Hope fades for teen missing at remote beach
EMOTIONAL scenes have played out on Clarence Valley's remote Pebbly Beach as family and friends vow to maintain a beach-side vigil until missing teenager Ali Mosawi is found.
The 17-year-old was swimming with four other people at the beach in Yuraygir National Park on Saturday afternoon, when they got into trouble in dangerous conditions. Three people made their way back to shore and assisted a fourth boy, but Ali hasn't been seen since. Police are now calling the search a recovery operation.
Yesterday morning, family members and friends held a prayer service at the site as emergency services got to work for a third day.
"It was very moving," Inspector Jo Reid said.
"It just brings home the deep religious faith and beliefs they have, and that underpins their reason for wanting to stay, and you can certainly understand that.
"They've indicated they'll stay as long as they need to so they bring him home."

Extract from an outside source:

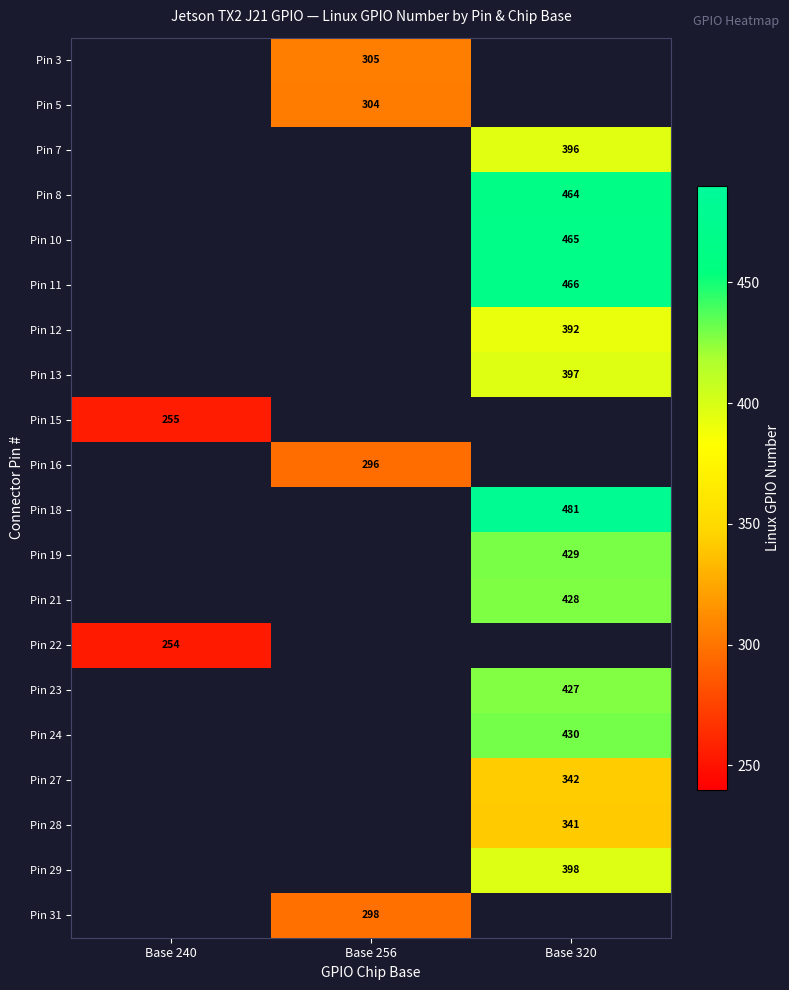

The Pin 12 series shows 392 at Base 320. True or false?

True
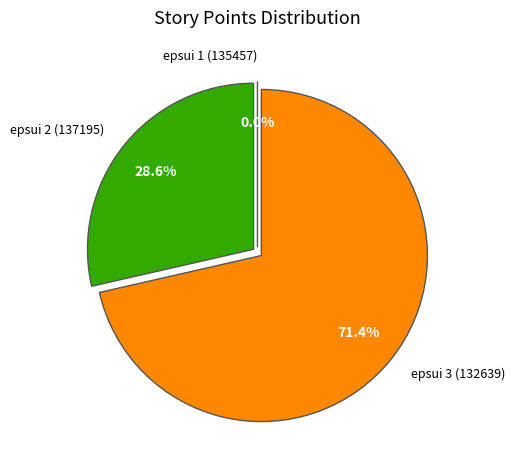

How many segments does this pie chart have?

3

Hampered by large swell, the search - which involved local police, Surf Live Saving NSW volunteers, Wooli Marine Rescue and a Department of Fisheries helicopter - was called off about 2pm on Monday.

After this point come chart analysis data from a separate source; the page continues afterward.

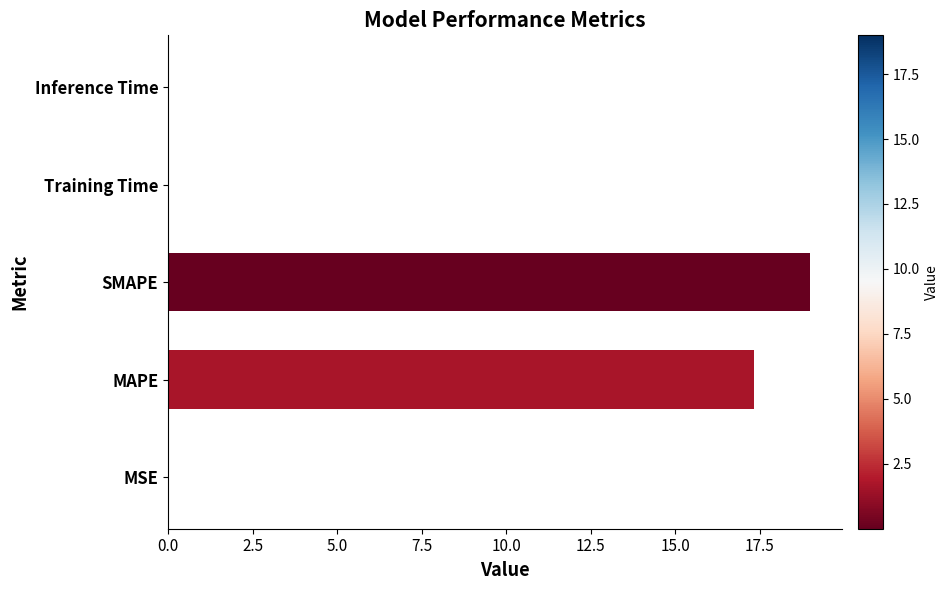

Between Inference Time and MAPE, which is larger?

MAPE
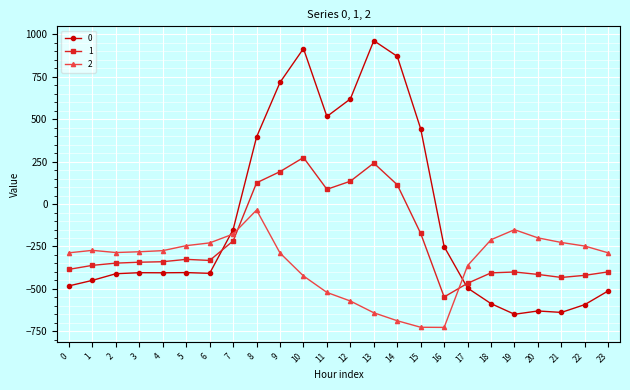

What is the sum of all 1 values?

-5142.5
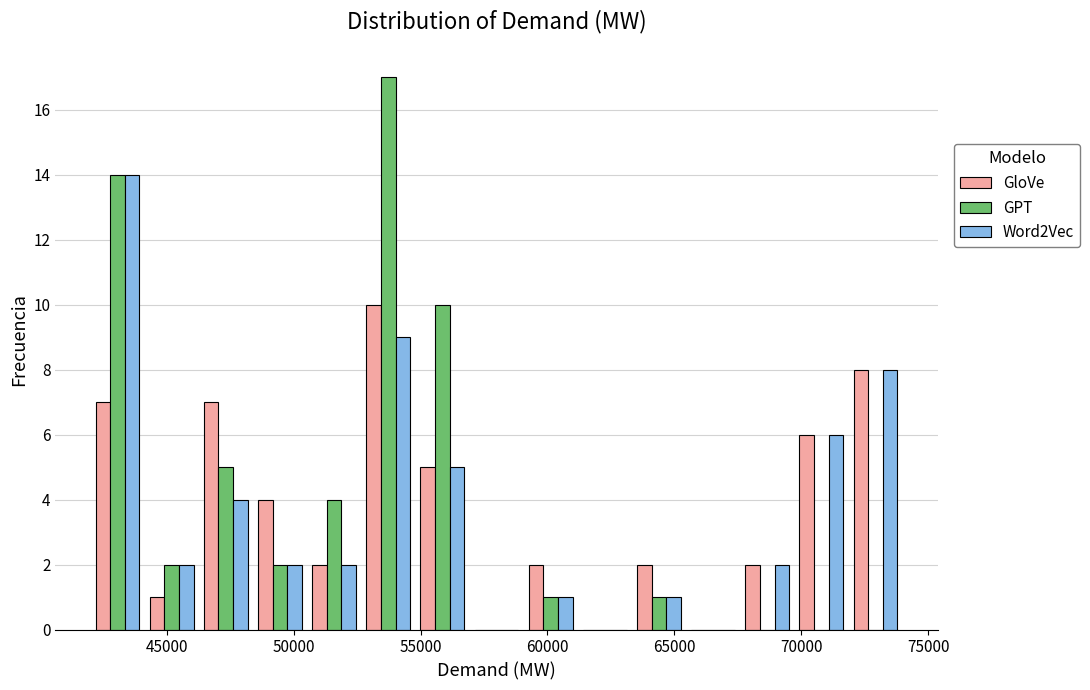

What is the height of the GPT bar covering 46500 to 48500 on the x-axis? Neither the bar edges nor the heights are printed on the chart, so give them approximately, as read against the axes.

5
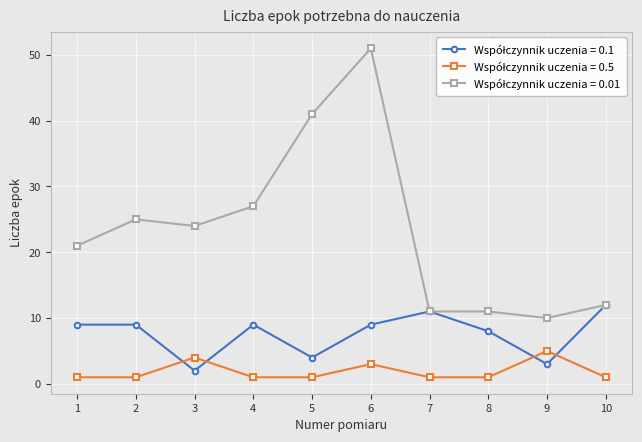

Which category has the highest value across all series?

6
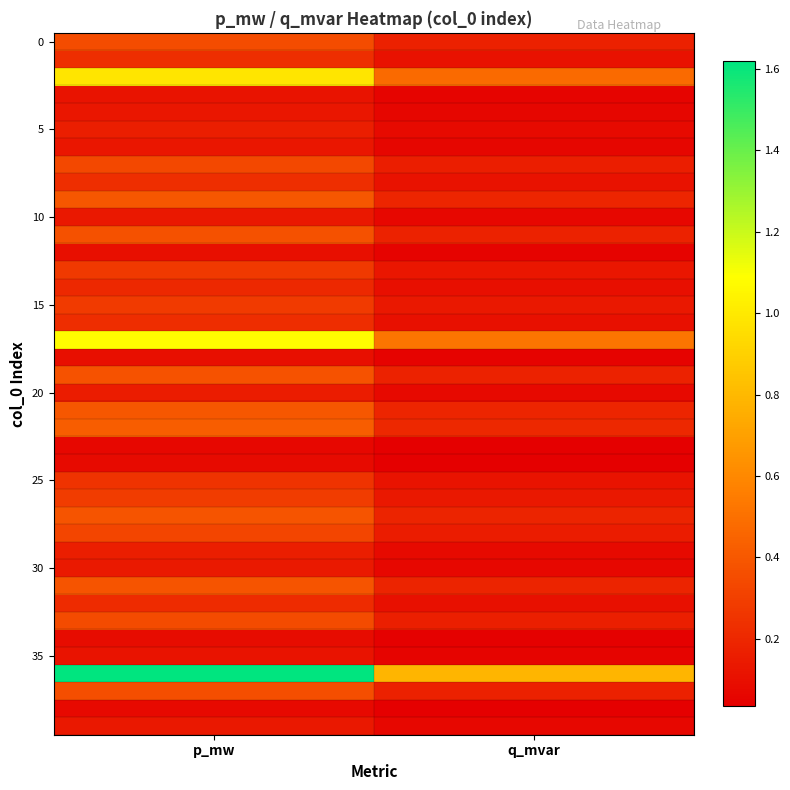

At which category does the chart reach its peak across all series?

p_mw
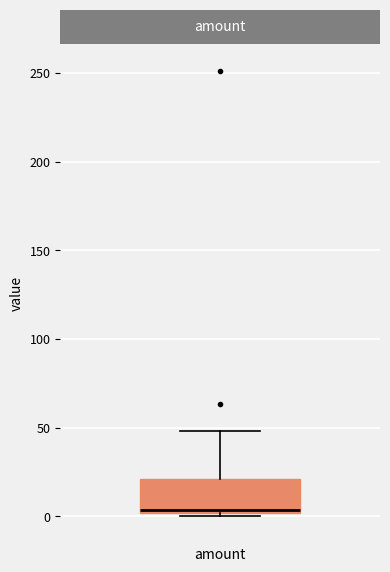

Where is the lower edge of the box for amount on the y-axis? The values are not printed on the chart, so give them approximately, as read against the axis.

0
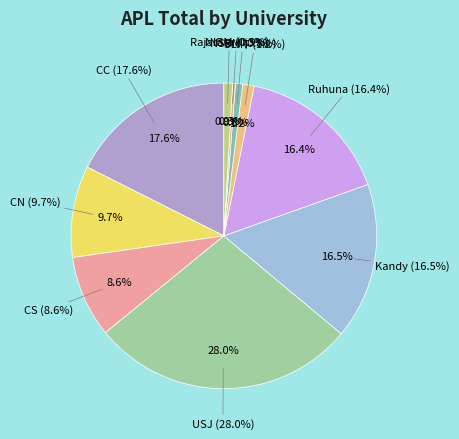

The CN slice represents 10% of the pie. True or false?

True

Insp Reid confirmed the operation was now moving into the recovery phase.
"We've done as much as we could for the day, and we'll head back out tomorrow (Tuesday) with water police and a land-based beach patrol in the hope he'll turn up," she told The Daily Examiner.
"The search will be scaled right back (today) and if it's not concluded we will reassess after that."

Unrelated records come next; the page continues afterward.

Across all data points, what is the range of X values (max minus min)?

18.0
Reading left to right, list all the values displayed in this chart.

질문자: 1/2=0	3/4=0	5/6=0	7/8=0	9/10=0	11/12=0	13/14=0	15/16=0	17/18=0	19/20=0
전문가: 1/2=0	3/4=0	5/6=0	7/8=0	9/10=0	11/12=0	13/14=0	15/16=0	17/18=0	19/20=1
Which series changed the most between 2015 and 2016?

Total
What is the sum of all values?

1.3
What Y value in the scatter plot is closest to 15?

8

It is believed Ali was not a strong swimmer.
"They went out in a group which is one of the safety principles you want people to adhere to, but the surf is unforgivable and you've only got to get caught in a rip and one moment of panic can cost you," Insp Reid said.
"Especially in remote areas like that where help is far away."
Tributes have poured in for the teen, who was in Year 11 at Miller Technology High School in Western Sydney.
Sheltie Bryant told The Daily Telegraph that Ali was "a great friend".
"Whenever someone needed a friend to talk to he was always there and would put a smile on their faces and have their backs," she said.
"We were close, he was a hard worker at school and he loved auto class, he was always the top of auto.
"He would stand up for his boys at school ... I'm going to miss him so much."
She said he also enjoyed going fishing and was doing what he loved before he got swept away.
He had only turned 17 less than a month ago.
Ali's Facebook page shows that he visited Iraq earlier this year.
"He came back talking all about it and showing me photos and all that," Sheltie said.